Please note: You are viewing an archived Bucknell University news story. It is possible that information found on this page has become outdated or inaccurate, and links and images contained within are not guaranteed to function correctly.
By Sam Alcorn
LEWISBURG, Pa. — Two Bucknell University students studying in South Africa are leaving their mark on the Port Elizabeth community they are calling home this semester.
Juniors Kristen Hinrichs and Rebecca Coldwell started an after-school youth program for children three years and older.
"We wanted a way to get directly involved with the community and make a difference," said Hinrichs, who is blogging about her study abroad experiences. || Visit her blog
"Our main goal, besides getting to know the kids and the community, is to show the kids that they can do and be whatever they want," she said. "This means our main focuses are building leadership skills and working on self-esteem."
Each Tuesday, Coldwell and Hinrichs who are studying at Nelson Mandela Metropolitan University, spend more than an hour commuting to the location of the youth program in the township called Booysen's Park.
"Getting there is always an experience," said Hinrichs, a psychology major. "We have to take two different Kombis, the big taxis that smoosh about 20 people into them."
The idea for the youth program, which the two have dubbed Vuka Phile (Xhosa for "get up and go"), came from a counselor they met at orientation their first week in the country.
"The idea was influenced by what our friend told us about his community and the kids. He's been our link into the community and helped with getting people interested," said Hinrichs. "It is very informal in the sense that we are doing it on our own. There is no community center for us to do it in so we do it in the street and at our friend's house."
The two students said they are making the program as structured as possible and meet each Monday evening to map and plan different activities for the children who are divided into three different age groups. "It's harder than we thought to plan out activities for three different age groups that will last two hours," said Hinrichs. "But it's definitely rewarding and I always leave feeling good."
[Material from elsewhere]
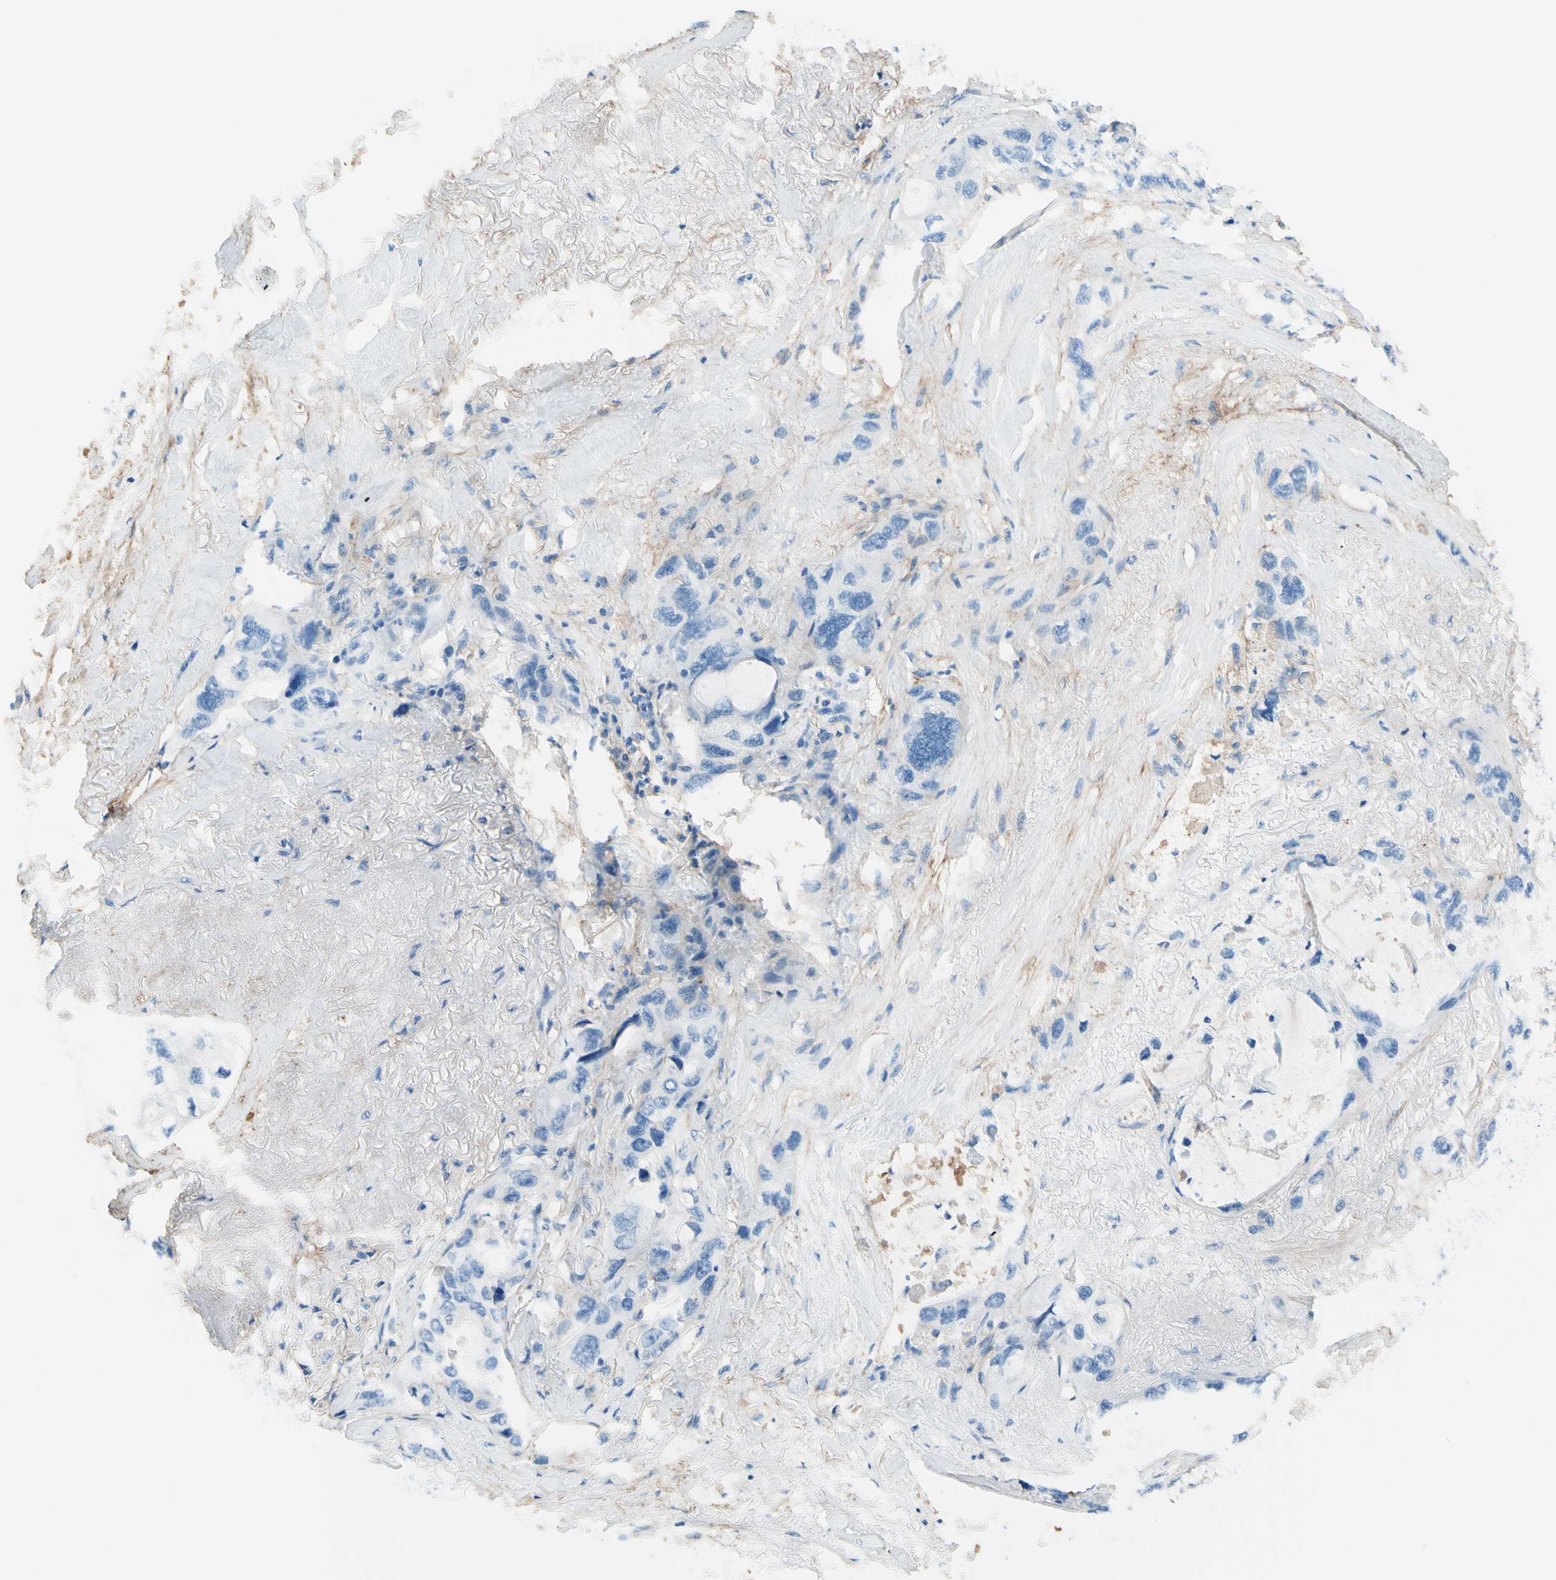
{"staining": {"intensity": "negative", "quantity": "none", "location": "none"}, "tissue": "lung cancer", "cell_type": "Tumor cells", "image_type": "cancer", "snomed": [{"axis": "morphology", "description": "Squamous cell carcinoma, NOS"}, {"axis": "topography", "description": "Lung"}], "caption": "This is an immunohistochemistry (IHC) photomicrograph of squamous cell carcinoma (lung). There is no expression in tumor cells.", "gene": "MFAP5", "patient": {"sex": "female", "age": 73}}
"We've greatly enjoyed just getting to know the kids and some of the adults in the community," said Coldwell, who is majoring in environmental studies. "The kids are always incredibly happy to see us and start activities."
The two Bucknellians have a goal of making the program permanent when they leave in June to return to the United States.
"We are going to work on getting the school involved so that they can get other students to take it over and keep it going so that it doesn't end when we leave," said Hinrichs.